### TEXT EXCERPT
Feb 10, 2010

Snow-verload, part 2


Back at home, we were prepared but facing new challenges. The lights went out temporarily and we thanked God and Father R that we had a generator. We kept in frequent contact with my parents an hour away. Father R had brought in supplies while in their neck on Monday so we knew they were supplied.
    I tried to maintain some routine in MeiWei's life. We couldn't afford to keep taking snow days along with the school system (who will be going until July it seems). While she worked on a map of--no kidding--Hawaii, she giggled about getting wet. "I knew it couldn't be rain because it's snowing!"
   I looked up and found drops coming from the ceiling.  Father R was concerned, but was busy with the plow.  When all was quiet and I was making lunch, I was alerted to a tapping sound nearby. Now the drips were coming from the middle of the room.   Snow piling up on the balcony over head was blocked and melting into the house!  First one, then two, then three pots were lined up on the floor. Father R came in and immediately headed for a ladder and a shovel. I tried to squelch the idea of going up on a ladder in a blizzard, but he  wouldn't be stopped. Thankfully, he got down the offending blockage  without harm and the leaking stopped.
    The doors on all sides began to be blocked and finding a way for the dog to relieve himself presented a new challenge. Dad R had shoveled a path early on but it had filled up. And opening the slider onto the deck brought in snow-filled gusts.
   The front door, protected in part by the porch roof, provided the only means of "escape" for the dog who still had to wade around ankle deep for a spot and ended up choosing the doormat.
     We expected the snow and wind to let up by nightfall, but it maintained the same pace. The radar showed us to be on the southern edge of a rotating ball of clouds spinning in place over the Mid-Atlantic.  We had played the board games we bought in prep for more cabin fever, had dinner, talked and read weather news until there was nothing left to talk or read about.
   Then Dad got the idea.

### SUPPLIED DATA

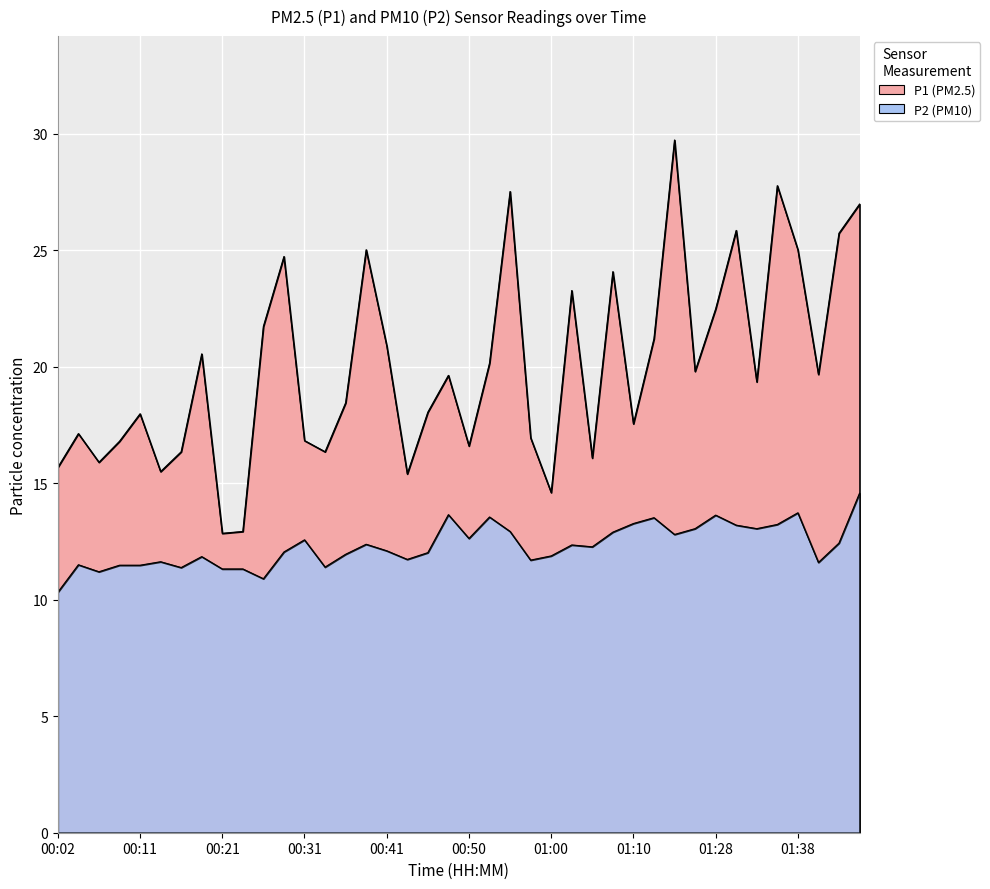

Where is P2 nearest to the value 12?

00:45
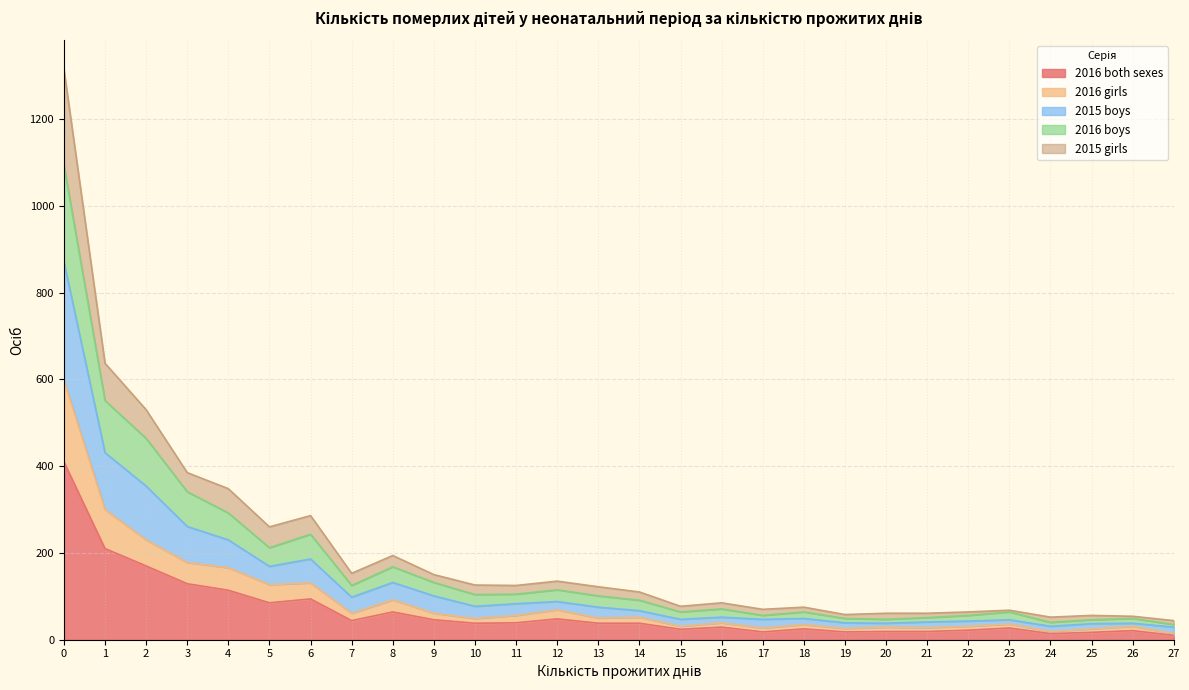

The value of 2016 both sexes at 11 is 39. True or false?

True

### EXERCISE SET
**A.** In the snowstorm account, what caused the water dripping from the ceiling, and what stopped it? Answer in one to three sentences.
**B.** Continue the snowstorm account, starting right after its final sentence, "Then Dad got the idea."

### RESULTS FOR EACH TASK
**A.** Snow piling up on the balcony overhead was blocked and melting into the house, which made the water drip through the ceiling. The leaking stopped after Father R climbed a ladder with a shovel and got the blockage down.

**B.**
    He "double-dog dared" MeiWei to walk all the way out to the "potty patch" that he had just dug in the yard for the dog---in bare feet.   For a piece of chocolate.  And she agreed if he would do it too.  And he did. So Tai and I laughed and grabbed cameras and watched their Polar Bear Stroll.
    Then Tai was dared and she did it. And then MeiWei went out three more times. And I didn't and was accused of being a "wooss" and I agreed to that.
    And it snowed for another hour after everyone went to bed.
    And Baltimore has a new all-time, since 1884, record of total yearly snowfall of 74.5 inches. And it's only mid-February.

Snow-verload, part 1

The rumors became fact. Accuweather.com proved worthy of its name. First eight inches, no ten-twelve inches...no, 18-20...oh, we'll just have to see what we end up with but it'll be really bad, ok?
Act I was as you would expect from a first act, rather fun and exciting, a nice introduction to the play.
Act II is when the plot turns sour. And so did this storm.
Winter Storm Warnings on Tuesday turned to Blizzard Warnings on Wednesday until 7 pm. Those were later extended to 10 pm. Snowfall estimates were ever-climbing and drift estimates were added as winds drove the snow sideways for hours.

The night before I stumbled over to the We-Is market to get more food to last another week (the amount of time we expected to be house-bound) plus, more importantly, some wine. (Had enough of the must-have bread and toilet paper.) I walked the aisles in a stress-induced daze. An enterprising person had shoved a "Snowplower for Hire" sign under the counter's glasstop.

DH got home early and again went into lock-down mode with wood, wood pellets, shovels, salt, and snowblower. It was becoming a routine that was not welcome.
The snow began, grudgingly it seemed, around mid-afternoon. By nightfall a few inches had collected. (Any other year, that would have been noteworthy alone, possibly cancelling school.)

Father Robin suggested that it was going to miss us; this was all we'd get.
But by bedtime, it picked up and snowed in earnest all the rest of the night. By morning there was around 6-8 inches. Then the storm truly began.
Snow came heavily all morning. At noon the wind also picked up, driving the snow sideways for most of the afternoon. White-outs were frequent.
At home, the girls and the dog went out to take video. Father R fired up Ol' Bess the Blower and headed out for another crawl up and down the driveway, harvesting the same "crop" he had spent hours on two days earlier. He found where the dog had relieved himself and blew it to smithereens over a bank.
Unlike the miraculous road conditions the county maintained in Act I, this time, the only thing going by were plows. And not often. By late in the day, even they had been called off the roads because of hazardous conditions.

You know it's getting bad when the plows get stuck.

Snow My Gosh

It began Friday, the 5th. Nobody could really imagine how it would end.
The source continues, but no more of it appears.